“By Jove!” said Gethryn, “look at that crowd! The Place de la Concorde is black with them!”

The cab stopped with a jolt. Half a dozen policemen stepped into the street. Two seized the horses’ heads.

“The bridge is forbidden to vehicles, gentlemen,” they said, courteously. “To cross, one must descend.”

Clifford began to argue, but Elliott stopped him.

“It’s only a step,” said he, paying the relieved cabby. “Come ahead!”

In a moment they were across the bridge and pushing into the crowd, single file.

“What a lot of troops and police!” said Elliott, panting as he elbowed his way through the dense masses. “I tell you, the mob are bent on mischief.”

The Place de la Concorde was packed and jammed with struggling, surging humanity. Pushed and crowded up to the second fountain, clinging in bunches to the Obelisk, overrunning the first fountain, and covering the pedestals of the “Cities of France,” it heaved, shifted, undulated like clusters of swarming ants.

In the open space about the second fountain was the Prefect of the Seine, surrounded by a staff of officers. He looked worn and anxious as he stood mopping the perspiration from his neck and glancing nervously at his men, who were slowly and gently rolling back the mob. On the bridge a battalion of red-legged soldiers lounged, leaning on their rifles. To the right were long lines of cavalry in shining helmets and cuirasses. The men sat motionless in their saddles, their armor striking white fire in the fierce glow of the midday sun. Ever and anon the faint flutter of a distant bugle announced the approach of more regiments.

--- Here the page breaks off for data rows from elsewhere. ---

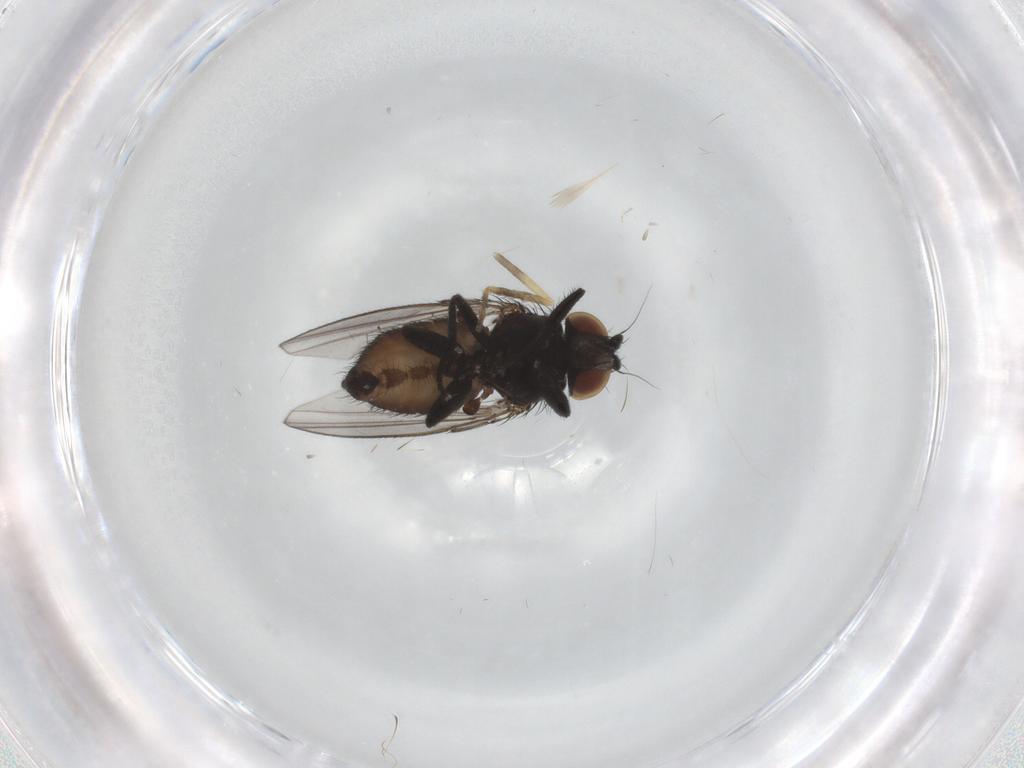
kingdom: Animalia
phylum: Arthropoda
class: Insecta
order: Diptera
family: Milichiidae
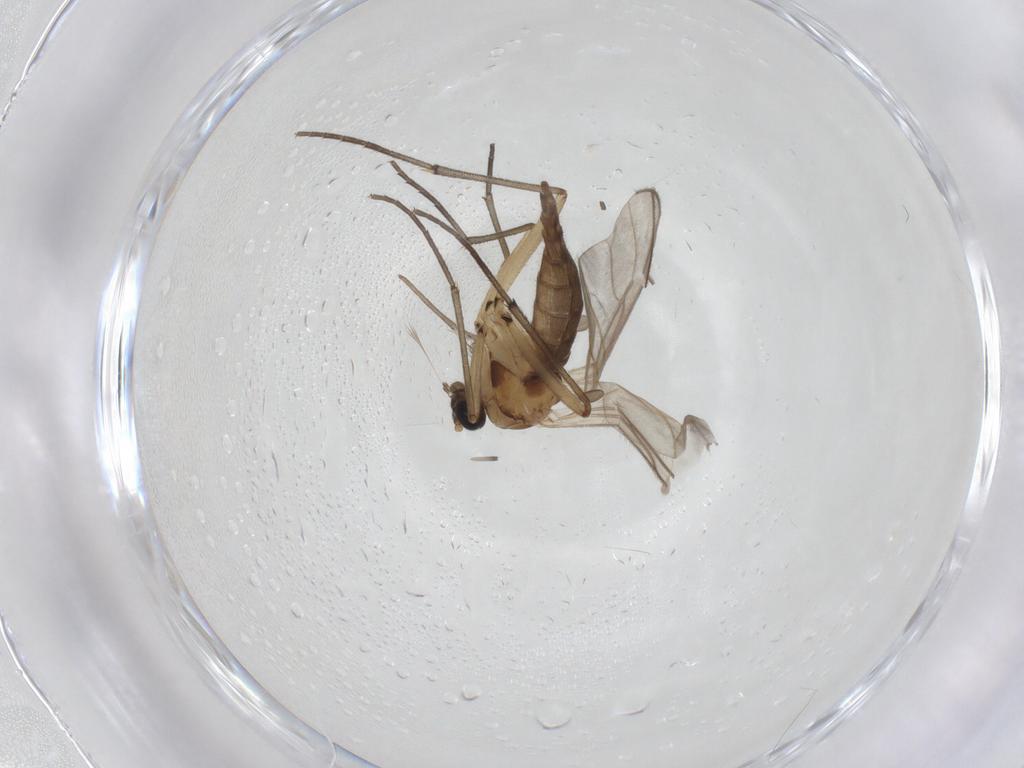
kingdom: Animalia
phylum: Arthropoda
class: Insecta
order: Diptera
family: Sciaridae
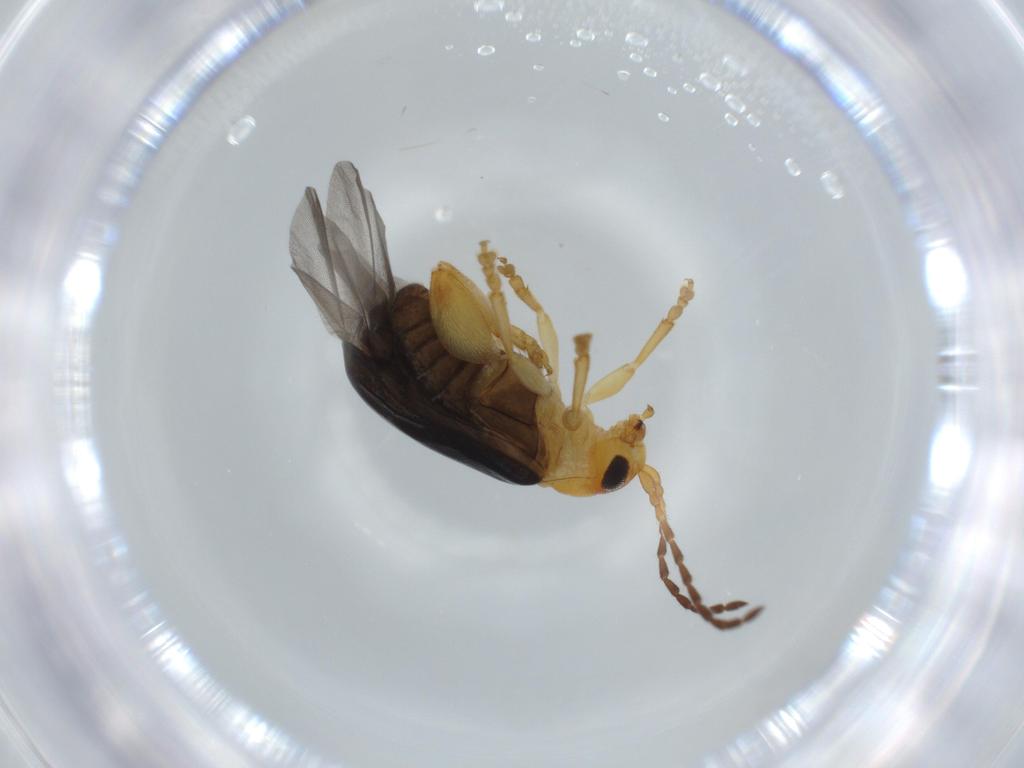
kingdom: Animalia
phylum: Arthropoda
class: Insecta
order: Coleoptera
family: Chrysomelidae
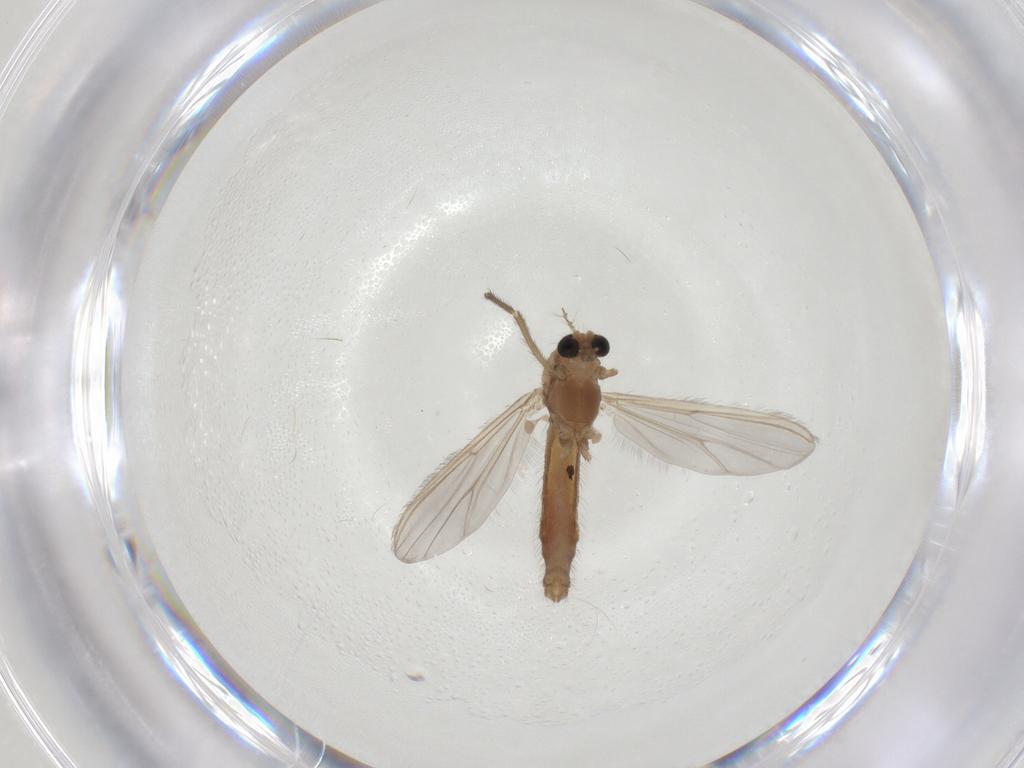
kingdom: Animalia
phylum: Arthropoda
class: Insecta
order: Diptera
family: Chironomidae
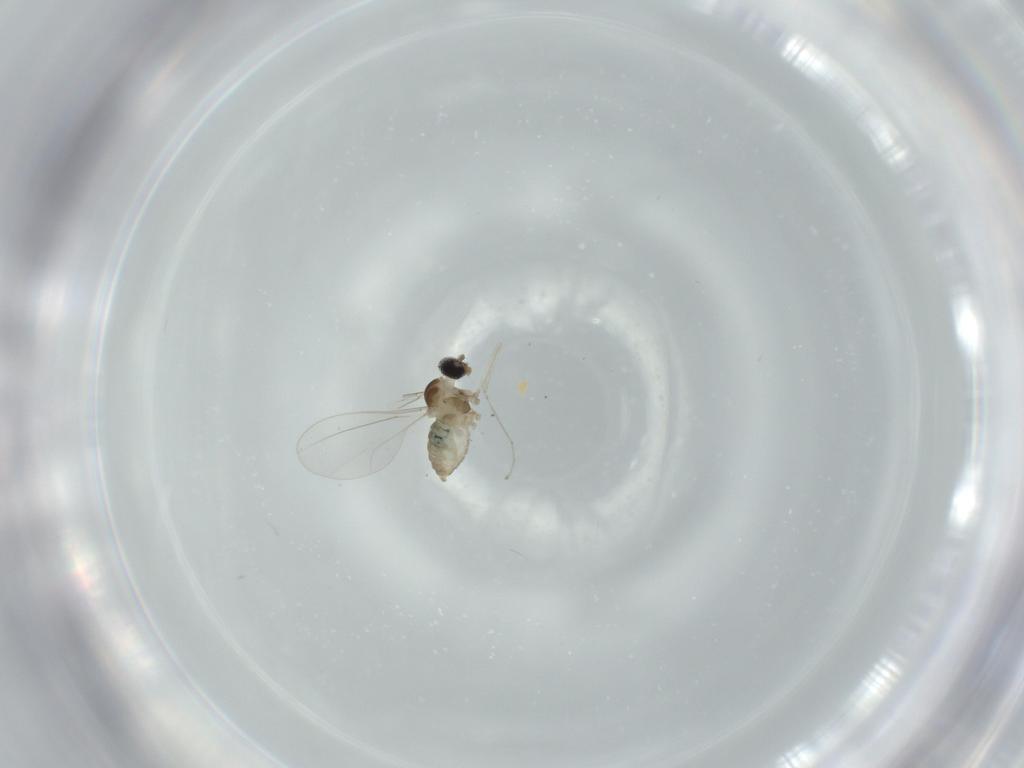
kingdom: Animalia
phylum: Arthropoda
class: Insecta
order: Diptera
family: Cecidomyiidae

Among the shrubbery of the Gardens, a glimmer of orange and blue betrayed the lurking presence of the Guards. Down the endless vistas of the double and quadruple rows of trees stretching out to the Arc, and up the Cour la Reine, long lines of scarlet were moving toward the central point, the Place de la Concorde. The horses of a squadron of hussars pawed and champed across the avenue, the men, in their pale blue jackets, presenting a cool relief to the universal glare. The Champs Elysees was deserted, excepting by troops. Not a civilian was to be seen on the bridge. In front of the Madeleine three points of fire blazed and winked in the sun. They were three cannon.